Des propositions irréalistes

Les opposants réclament un report « immédiat » du trafic routier de fret sur la ligne existante. Ils oublient un détail : nous ne vivons pas dans une économie administrée, de type soviétique. Ce sont les chargeurs, sensibles à la fiabilité et au coût du transport ferroviaire, qui décident.

Ils proposent de prolonger l’autoroute ferroviaire alpine jusqu’à Ambérieu et de faire circuler 100 trains de fret par jour sur la ligne classique. Mais c’est dans la région lyonnaise, où se trouvent les centres logistiques générateurs de trafic de fret, qu’il faut prolonger l’autoroute ferroviaire.

- Une utilisation intensive de la ligne Dijon-Ambérieu-Modane, si elle était possible commercialement, induirait de fortes nuisances à Chambéry et Aix-les-Bains, accentuerait les risques de pollution du lac du Bourget en cas d’accident et empêcherait de développer le trafic TER.

Des attitudes contre-productives

- Très portés sur les polémiques stériles, les opposants écologistes mettent en cause la probité de tous les promoteurs du projet, y compris celle du président unanimement respecté de TELT, l’organisme chargé de la construction du tunnel de base. Ils se sont ainsi déconsidérés auprès des décideurs politiques.
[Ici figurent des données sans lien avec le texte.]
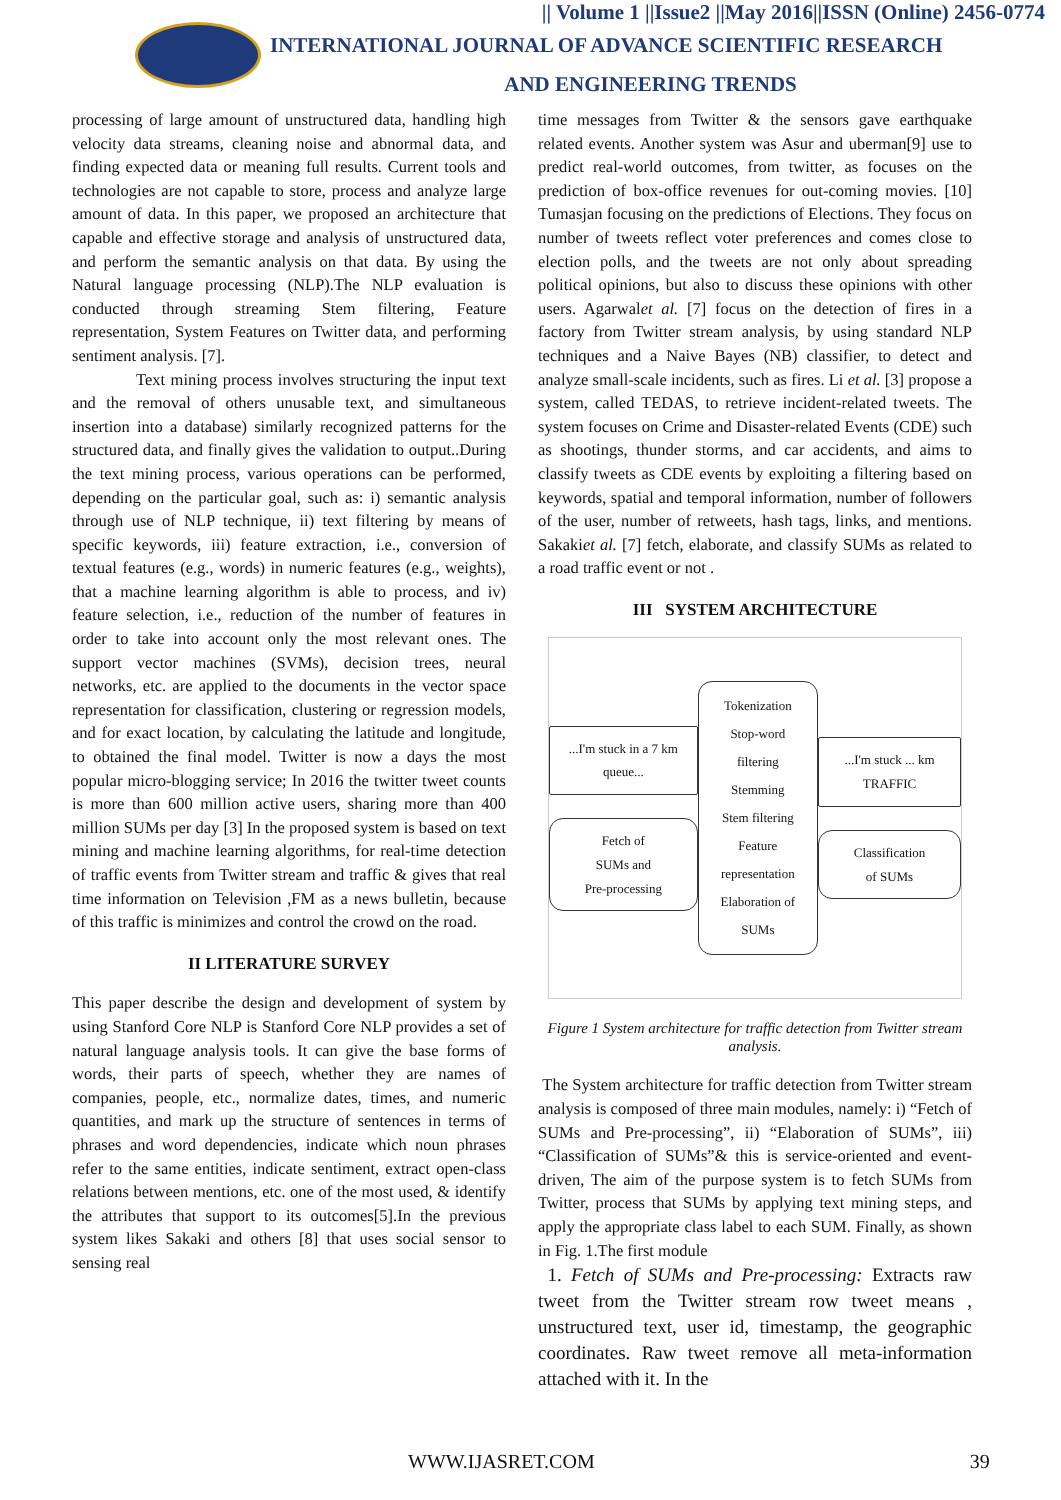|| Volume 1 ||Issue2 ||May 2016||ISSN (Online) 2456-0774
INTERNATIONAL JOURNAL OF ADVANCE SCIENTIFIC RESEARCH
AND ENGINEERING TRENDS
processing of large amount of unstructured data, handling high velocity data streams, cleaning noise and abnormal data, and finding expected data or meaning full results. Current tools and technologies are not capable to store, process and analyze large amount of data. In this paper, we proposed an architecture that capable and effective storage and analysis of unstructured data, and perform the semantic analysis on that data. By using the Natural language processing (NLP).The NLP evaluation is conducted through streaming Stem filtering, Feature representation, System Features on Twitter data, and performing sentiment analysis. [7].
Text mining process involves structuring the input text and the removal of others unusable text, and simultaneous insertion into a database) similarly recognized patterns for the structured data, and finally gives the validation to output..During the text mining process, various operations can be performed, depending on the particular goal, such as: i) semantic analysis through use of NLP technique, ii) text filtering by means of specific keywords, iii) feature extraction, i.e., conversion of textual features (e.g., words) in numeric features (e.g., weights), that a machine learning algorithm is able to process, and iv) feature selection, i.e., reduction of the number of features in order to take into account only the most relevant ones. The support vector machines (SVMs), decision trees, neural networks, etc. are applied to the documents in the vector space representation for classification, clustering or regression models, and for exact location, by calculating the latitude and longitude, to obtained the final model. Twitter is now a days the most popular micro-blogging service; In 2016 the twitter tweet counts is more than 600 million active users, sharing more than 400 million SUMs per day [3] In the proposed system is based on text mining and machine learning algorithms, for real-time detection of traffic events from Twitter stream and traffic & gives that real time information on Television ,FM as a news bulletin, because of this traffic is minimizes and control the crowd on the road.
II LITERATURE SURVEY
This paper describe the design and development of system by using Stanford Core NLP is Stanford Core NLP provides a set of natural language analysis tools. It can give the base forms of words, their parts of speech, whether they are names of companies, people, etc., normalize dates, times, and numeric quantities, and mark up the structure of sentences in terms of phrases and word dependencies, indicate which noun phrases refer to the same entities, indicate sentiment, extract open-class relations between mentions, etc. one of the most used, & identify the attributes that support to its outcomes[5].In the previous system likes Sakaki and others [8] that uses social sensor to sensing real
time messages from Twitter & the sensors gave earthquake related events. Another system was Asur and uberman[9] use to predict real-world outcomes, from twitter, as focuses on the prediction of box-office revenues for out-coming movies. [10] Tumasjan focusing on the predictions of Elections. They focus on number of tweets reflect voter preferences and comes close to election polls, and the tweets are not only about spreading political opinions, but also to discuss these opinions with other users. Agarwalet al. [7] focus on the detection of fires in a factory from Twitter stream analysis, by using standard NLP techniques and a Naive Bayes (NB) classifier, to detect and analyze small-scale incidents, such as fires. Li et al. [3] propose a system, called TEDAS, to retrieve incident-related tweets. The system focuses on Crime and Disaster-related Events (CDE) such as shootings, thunder storms, and car accidents, and aims to classify tweets as CDE events by exploiting a filtering based on keywords, spatial and temporal information, number of followers of the user, number of retweets, hash tags, links, and mentions. Sakakiet al. [7] fetch, elaborate, and classify SUMs as related to a road traffic event or not .
III SYSTEM ARCHITECTURE
...I'm stuck in a 7 km queue...
Fetch of
SUMs and
Pre-processing
Tokenization
Stop-word filtering
Stemming
Stem filtering
Feature representation
Elaboration of SUMs
...I'm stuck ... km TRAFFIC
Classification
of SUMs
Figure 1 System architecture for traffic detection from Twitter stream analysis.
The System architecture for traffic detection from Twitter stream analysis is composed of three main modules, namely: i) “Fetch of SUMs and Pre-processing”, ii) “Elaboration of SUMs”, iii) “Classification of SUMs”& this is service-oriented and event-driven, The aim of the purpose system is to fetch SUMs from Twitter, process that SUMs by applying text mining steps, and apply the appropriate class label to each SUM. Finally, as shown in Fig. 1.The first module
1. Fetch of SUMs and Pre-processing: Extracts raw tweet from the Twitter stream row tweet means , unstructured text, user id, timestamp, the geographic coordinates. Raw tweet remove all meta-information attached with it. In the
WWW.IJASRET.COM 39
- Malgré le préjugé favorable que leur ont souvent accordé les médias, les opposants n’ont pas réussi à se rendre crédibles aux yeux de l’opinion. Leur alliance avec les anti-Lyon-Turin italiens (No TAV), emmenés par des anarchistes violents, y est pour beaucoup.

- Enfin ils affirment sans preuves que la FNAUT, qui a toujours été favorable au Lyon-Turin, y était autrefois opposée. Mais ils n’expliquent ni pourquoi, il y a moins de dix ans, ils sont passés brutalement de l’approbation du projet à une opposition virulente, ni comment, aujourd’hui, on peut se dire favorable au report du trafic routier sur le rail et s’opposer à un ouvrage qui facilitera ce report.